Martin takes up the theme, "We've honoured the Grahams and the Chris Bowaters and the Noel Richards and the Dave Bilbroughs and people like that. Not necessarily physically or 'we love your music, we love you' but just in a spirit way. We're communicating, 'We want to stand for what you've done and respect what you've achieved.' I know we wouldn't do what we're doing it if wasn't for those people. Now God has given us that grace with people 10 years younger even in the mainstream which is fantastic."
The track featuring Graham and Martin is called "Lord You've Been Good To Me". Graham speaks about the song, "It just came out of a moment in my own private devotions when I was telling the Lord he'd been good to me all my life. It was a thanksgiving song for God's faithfulness. I didn't write the song with any thought of Martin singing on it. When the songs had been written and we'd done the basic tracks and Martin had long before agreed to sing a song, I sent him the tracks and that was the one he picked on."
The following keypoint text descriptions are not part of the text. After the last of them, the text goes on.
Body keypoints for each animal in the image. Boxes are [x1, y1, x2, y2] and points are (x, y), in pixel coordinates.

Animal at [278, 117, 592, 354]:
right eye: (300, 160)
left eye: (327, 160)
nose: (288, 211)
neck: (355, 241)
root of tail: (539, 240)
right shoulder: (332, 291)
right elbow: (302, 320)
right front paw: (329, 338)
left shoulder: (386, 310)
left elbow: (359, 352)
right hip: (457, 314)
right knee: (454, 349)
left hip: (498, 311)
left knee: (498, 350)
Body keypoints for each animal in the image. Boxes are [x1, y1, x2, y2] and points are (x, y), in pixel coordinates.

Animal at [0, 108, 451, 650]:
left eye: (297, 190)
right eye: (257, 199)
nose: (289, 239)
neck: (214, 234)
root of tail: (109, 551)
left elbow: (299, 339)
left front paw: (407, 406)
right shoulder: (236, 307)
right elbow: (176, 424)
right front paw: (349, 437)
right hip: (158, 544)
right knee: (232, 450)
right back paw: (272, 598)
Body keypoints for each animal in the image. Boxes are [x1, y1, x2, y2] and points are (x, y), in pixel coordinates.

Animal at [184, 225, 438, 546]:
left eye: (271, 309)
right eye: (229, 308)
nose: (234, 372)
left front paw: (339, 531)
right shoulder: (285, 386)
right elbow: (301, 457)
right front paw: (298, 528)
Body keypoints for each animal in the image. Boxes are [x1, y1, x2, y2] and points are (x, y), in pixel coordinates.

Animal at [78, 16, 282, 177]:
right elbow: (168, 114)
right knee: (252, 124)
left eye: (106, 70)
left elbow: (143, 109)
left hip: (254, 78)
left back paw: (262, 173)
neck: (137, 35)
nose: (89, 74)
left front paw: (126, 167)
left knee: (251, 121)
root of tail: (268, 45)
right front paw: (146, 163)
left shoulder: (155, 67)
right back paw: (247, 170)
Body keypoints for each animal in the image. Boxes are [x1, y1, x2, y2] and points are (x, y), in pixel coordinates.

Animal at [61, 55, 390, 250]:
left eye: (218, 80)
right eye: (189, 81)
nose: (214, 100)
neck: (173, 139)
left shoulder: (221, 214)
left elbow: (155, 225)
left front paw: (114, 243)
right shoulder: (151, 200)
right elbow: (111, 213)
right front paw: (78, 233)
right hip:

Martin adds his sixpence worth, "I think it's my favourite song on the
record. It's kind of a strange experience for me going into the
studio, sitting there with Graham and looking at the lyrics. It was a
privilege. But when you're with someone who's written hundreds and
hundreds of songs and you're about to sing the words they've written
it's quite a challenge really." Was there a song on 'What Grace' which
was destined to become another church-circulating classic? "You never
know. I never spotted 'Shine Jesus Shine'," laughs Graham.